How to Know If Your Workplace Culture Is About Action or Stagnation
Some of today’s fastest-growing companies owe their success to a shift in digital work culture that emphasizes speed, collaboration, and connectedness — a Culture of Action. Amazon comes to mind, with its “Bias for Action” enshrined as a core leadership principle.
The not-to-be-named companies falling behind, in contrast, are stuck in a Culture of Stagnation. They have clunky processes, disconnected teams, and slow decision-making. In the era of digital disruption, that’s a recipe for failure.
Does your company have the right digital work culture to thrive? Is it built for speed, agility, and innovation? Consider the three questions below to determine where you sit on the scale between stagnation and action. Your self-evaluation should focus on both your culture and the digital tools that shape how employees work together. (Hence, “digital work culture.”)
But first, let’s summarize the key differences between a workplace with Culture of Action versus a Culture of Stagnation.
Culture of Stagnation
- Siloed teams, “stay in your lane” attitude
- Employees narrowly focused, too busy to contribute new ideas
- Disparate, outdated productivity tools; collaboration via email
- Data and resources isolated and difficult to access and share across apps
- Slow decisions, delayed reactions to competitors and customers
- Poor productivity
- Diminished employee satisfaction
- Loss of market share
Culture of Action
- Connected, agile teams; collaborative/sharing culture
- Employees empowered to innovate, achieve results
- Integrated, cloud-based productivity platform; mobile-friendly tools
- Information is connected and instantly accessible
- Faster, better decisions; laser focus on customer
- Outstanding productivity
- Happier, more fulfilled employees
- Revenue growth
Get Honest with These 3 Questions:
Question #1: Are your teams connected to the mission — and to each other?
Aligning teams to larger corporate goals and strategies unleashes productivity and enables them to focus better and make decisions faster. There is a feeling of shared purpose. In a Culture of Action, geographically dispersed teams feel connected to one another and collaborate easily via mobile-friendly apps. Employees are visible and accessible online. Whereas in a Culture of Stagnation it’s nearly impossible to reach VIPs or get a response to an email.
Question #2: Does collaboration lead to effective decisions?
Does collaboration happen in email or other closed-off systems of record? Must employees jump from platform to platform (CRM, messaging, customer apps, etc.) to find the information they need to make decisions? Do team discussions go around in circles? Yup, these time-wasters point to a Culture of Stagnation.

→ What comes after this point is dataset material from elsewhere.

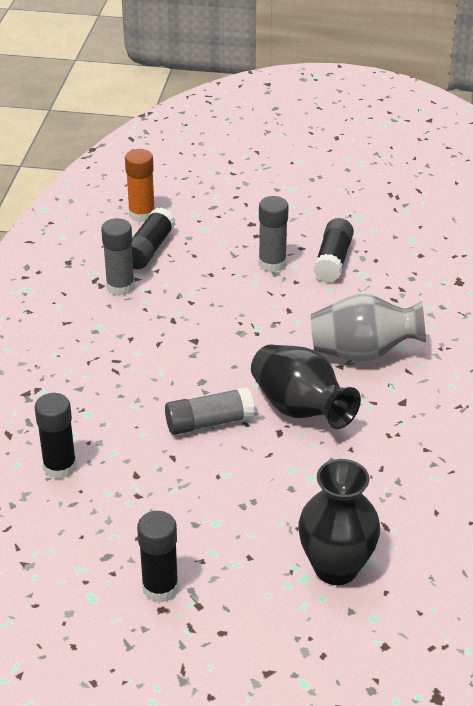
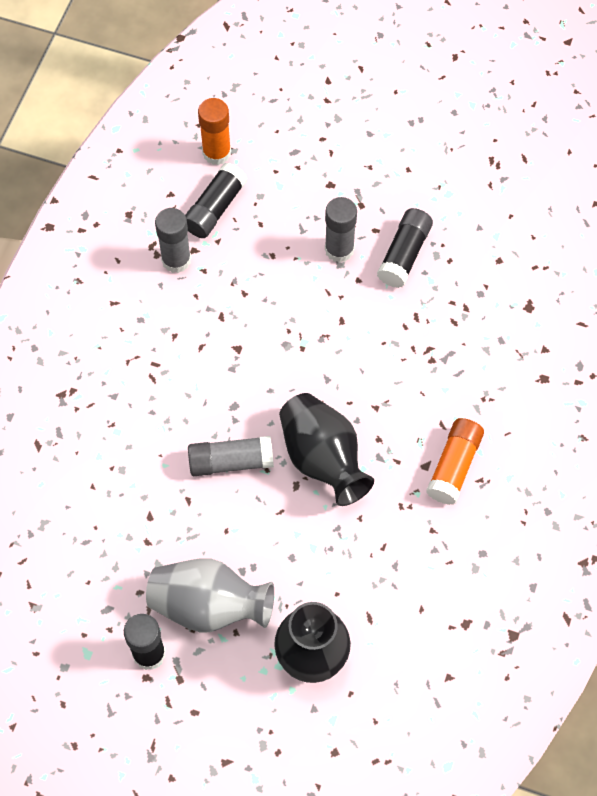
camera: 10 degrees right, 25 degrees up
(60, 467) = (80, 495): black glue stick -> none
(363, 353) = (403, 393): grey vase -> grey vase (209, 606)
(430, 399) = (454, 466): none -> orange glue stick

Companies with a Culture of Action embrace “purposeful collaboration” and are always focused on results and the end-goal. Thanks to a unified productivity platform, the information they need to make decisions — data, docs, spreadsheets, messaging — is right in front of them. Teams can come together quickly, share information and insight, and make better, faster decisions.
Question #3: Are your employees empowered to be collaborative leaders and innovators?
Are new ideas from rank-and-file staff ignored or unwelcome? Does a hierarchical management structure emphasize following job descriptions to the letter? You’re looking at a Culture of Stagnation. Teams don’t have the autonomy to solve problems and thanks to endless admin, they never have time to innovate.
In a Culture of Action, employees feel empowered to speak up and share ideas. But individual rock stars don’t earn the glory; it’s fluid teamwork that achieve goals and surmounts challenges. Perhaps more importantly, a Culture of Action gives employees the gift of time, thanks to faster collaboration and fewer emails and meetings. And gains in productivity allow for reinvestment in continual innovation and improvement.
So How Did You Do?
If your organization is like most, you’ll identify with at least some of the traits of a Culture of Stagnation. The process of creating a Culture of Action isn’t difficult. But you must combine digital transformation with cultural transformation: adopting new digital technology while also adapting existing processes and modes of work. With those elements in place, the stage is set for soaring productivity, a flurry of innovation, and bottom-line results.